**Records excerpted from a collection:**
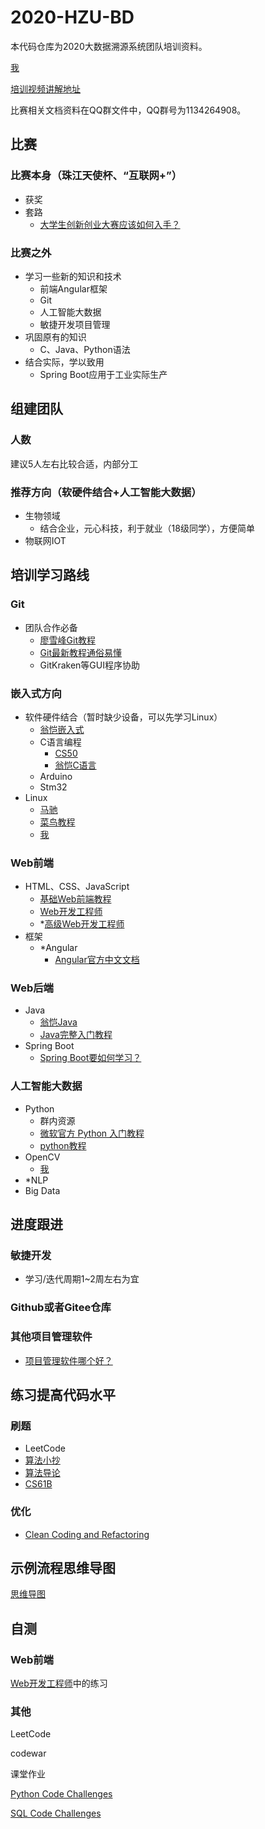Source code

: # 2020-HZU-BD
本代码仓库为2020大数据溯源系统团队培训资料。

[我](https://lkljty.gitee.io/)

[培训视频讲解地址](https://www.bilibili.com/video/BV1Np4y1q7MB/)

比赛相关文档资料在QQ群文件中，QQ群号为1134264908。

## 比赛

### 比赛本身（珠江天使杯、“互联网+”）

- 获奖
- 套路
  - [大学生创新创业大赛应该如何入手？](https://www.zhihu.com/question/310539955)

### 比赛之外

- 学习一些新的知识和技术
  - 前端Angular框架
  - Git
  - 人工智能大数据
  - 敏捷开发项目管理
- 巩固原有的知识
  - C、Java、Python语法
- 结合实际，学以致用
  - Spring Boot应用于工业实际生产

## 组建团队

### 人数

建议5人左右比较合适，内部分工

### 推荐方向（软硬件结合+人工智能大数据）

- 生物领域
  - 结合企业，元心科技，利于就业（18级同学），方便简单
- 物联网IOT

## 培训学习路线

### Git

- 团队合作必备
  - [廖雪峰Git教程](https://www.liaoxuefeng.com/wiki/896043488029600)
  - [Git最新教程通俗易懂](https://www.bilibili.com/video/BV1FE411P7B3)
  - GitKraken等GUI程序协助

### 嵌入式方向

- 软件硬件结合（暂时缺少设备，可以先学习Linux）
  - [翁恺嵌入式](https://www.bilibili.com/video/BV1Wx411R7tM)
  - C语言编程
    - [CS50](https://www.bilibili.com/video/BV1HJ411q7bm)
    - [翁恺C语言](https://www.bilibili.com/video/BV1Bx411u7qY)
  - Arduino
  - Stm32
- Linux
  - [马驰](http://mooc1.chaoxing.com/course/206329402.html)
  - [菜鸟教程](https://www.runoob.com/linux/linux-tutorial.html)
  - [我](https://www.bilibili.com/video/BV1D54y1q7yQ)

### Web前端

- HTML、CSS、JavaScript
  - [基础Web前端教程](https://www.bilibili.com/video/BV17b41137yx)
  - [Web开发工程师](https://www.bilibili.com/video/BV1MJ411u7kW)
  - *[高级Web开发工程师](https://www.bilibili.com/video/BV1T7411W7cR)
- 框架
  - *Angular
    - [Angular官方中文文档](https://angular.cn/)

### Web后端

- Java
  - [翁恺Java](https://www.bilibili.com/video/BV1PV411Z7Mj)
  - [Java完整入门教程](https://www.bilibili.com/video/av76246921)
- Spring Boot
  - [Spring Boot要如何学习？](https://www.zhihu.com/question/53729800)

### 人工智能大数据

- Python
  - 群内资源
  - [微软官方 Python 入门教程](https://www.bilibili.com/video/BV1nE41127zQ)
  - [python教程](https://www.bilibili.com/video/BV14J411U7hj)
- OpenCV
  - [我](https://www.bilibili.com/video/BV1uK411H7gr)
- *NLP
- Big Data

## 进度跟进

### 敏捷开发

- 学习/迭代周期1~2周左右为宜

### Github或者Gitee仓库

### 其他项目管理软件

- [项目管理软件哪个好？](https://www.zhihu.com/question/21518108)

## 练习提高代码水平

### 刷题

- LeetCode
- [算法小抄](https://github.com/labuladong/fucking-algorithm)
- [算法导论](https://www.bilibili.com/video/BV1Kx411f7bL)
- [CS61B](https://www.bilibili.com/video/BV1qt411W7dh)

### 优化

- [Clean Coding and Refactoring](https://www.bilibili.com/video/BV1U7411M7pL)

## 示例流程思维导图

[思维导图](https://www.mindmaster.io/online/map.html?obj=gg115255921420402325811/Personal/2020-HZU-BD.emmx)

## 自测

### Web前端

[Web开发工程师](https://www.bilibili.com/video/BV1MJ411u7kW)中的练习

### 其他

LeetCode

codewar

课堂作业

[Python Code Challenges](https://www.bilibili.com/video/BV19t4y1Q7w4/)

[SQL Code Challenges](https://www.bilibili.com/video/BV1a54y1S7Ld)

**ACTION ITEM:** Could you reproduce every record above exactly, leaving out any pictures?

**ANSWER SECTION:**
Source code

: # 2020-HZU-BD
本代码仓库为2020大数据溯源系统团队培训资料。

[我](https://lkljty.gitee.io/)

[培训视频讲解地址](https://www.bilibili.com/video/BV1Np4y1q7MB/)

比赛相关文档资料在QQ群文件中，QQ群号为1134264908。

## 比赛

### 比赛本身（珠江天使杯、“互联网+”）

- 获奖
- 套路
  - [大学生创新创业大赛应该如何入手？](https://www.zhihu.com/question/310539955)

### 比赛之外

- 学习一些新的知识和技术
  - 前端Angular框架
  - Git
  - 人工智能大数据
  - 敏捷开发项目管理
- 巩固原有的知识
  - C、Java、Python语法
- 结合实际，学以致用
  - Spring Boot应用于工业实际生产

## 组建团队

### 人数

建议5人左右比较合适，内部分工

### 推荐方向（软硬件结合+人工智能大数据）

- 生物领域
  - 结合企业，元心科技，利于就业（18级同学），方便简单
- 物联网IOT

## 培训学习路线

### Git

- 团队合作必备
  - [廖雪峰Git教程](https://www.liaoxuefeng.com/wiki/896043488029600)
  - [Git最新教程通俗易懂](https://www.bilibili.com/video/BV1FE411P7B3)
  - GitKraken等GUI程序协助

### 嵌入式方向

- 软件硬件结合（暂时缺少设备，可以先学习Linux）
  - [翁恺嵌入式](https://www.bilibili.com/video/BV1Wx411R7tM)
  - C语言编程
    - [CS50](https://www.bilibili.com/video/BV1HJ411q7bm)
    - [翁恺C语言](https://www.bilibili.com/video/BV1Bx411u7qY)
  - Arduino
  - Stm32
- Linux
  - [马驰](http://mooc1.chaoxing.com/course/206329402.html)
  - [菜鸟教程](https://www.runoob.com/linux/linux-tutorial.html)
  - [我](https://www.bilibili.com/video/BV1D54y1q7yQ)

### Web前端

- HTML、CSS、JavaScript
  - [基础Web前端教程](https://www.bilibili.com/video/BV17b41137yx)
  - [Web开发工程师](https://www.bilibili.com/video/BV1MJ411u7kW)
  - *[高级Web开发工程师](https://www.bilibili.com/video/BV1T7411W7cR)
- 框架
  - *Angular
    - [Angular官方中文文档](https://angular.cn/)

### Web后端

- Java
  - [翁恺Java](https://www.bilibili.com/video/BV1PV411Z7Mj)
  - [Java完整入门教程](https://www.bilibili.com/video/av76246921)
- Spring Boot
  - [Spring Boot要如何学习？](https://www.zhihu.com/question/53729800)

### 人工智能大数据

- Python
  - 群内资源
  - [微软官方 Python 入门教程](https://www.bilibili.com/video/BV1nE41127zQ)
  - [python教程](https://www.bilibili.com/video/BV14J411U7hj)
- OpenCV
  - [我](https://www.bilibili.com/video/BV1uK411H7gr)
- *NLP
- Big Data

## 进度跟进

### 敏捷开发

- 学习/迭代周期1~2周左右为宜

### Github或者Gitee仓库

### 其他项目管理软件

- [项目管理软件哪个好？](https://www.zhihu.com/question/21518108)

## 练习提高代码水平

### 刷题

- LeetCode
- [算法小抄](https://github.com/labuladong/fucking-algorithm)
- [算法导论](https://www.bilibili.com/video/BV1Kx411f7bL)
- [CS61B](https://www.bilibili.com/video/BV1qt411W7dh)

### 优化

- [Clean Coding and Refactoring](https://www.bilibili.com/video/BV1U7411M7pL)

## 示例流程思维导图

[思维导图](https://www.mindmaster.io/online/map.html?obj=gg115255921420402325811/Personal/2020-HZU-BD.emmx)

## 自测

### Web前端

[Web开发工程师](https://www.bilibili.com/video/BV1MJ411u7kW)中的练习

### 其他

LeetCode

codewar

课堂作业

[Python Code Challenges](https://www.bilibili.com/video/BV19t4y1Q7w4/)

[SQL Code Challenges](https://www.bilibili.com/video/BV1a54y1S7Ld)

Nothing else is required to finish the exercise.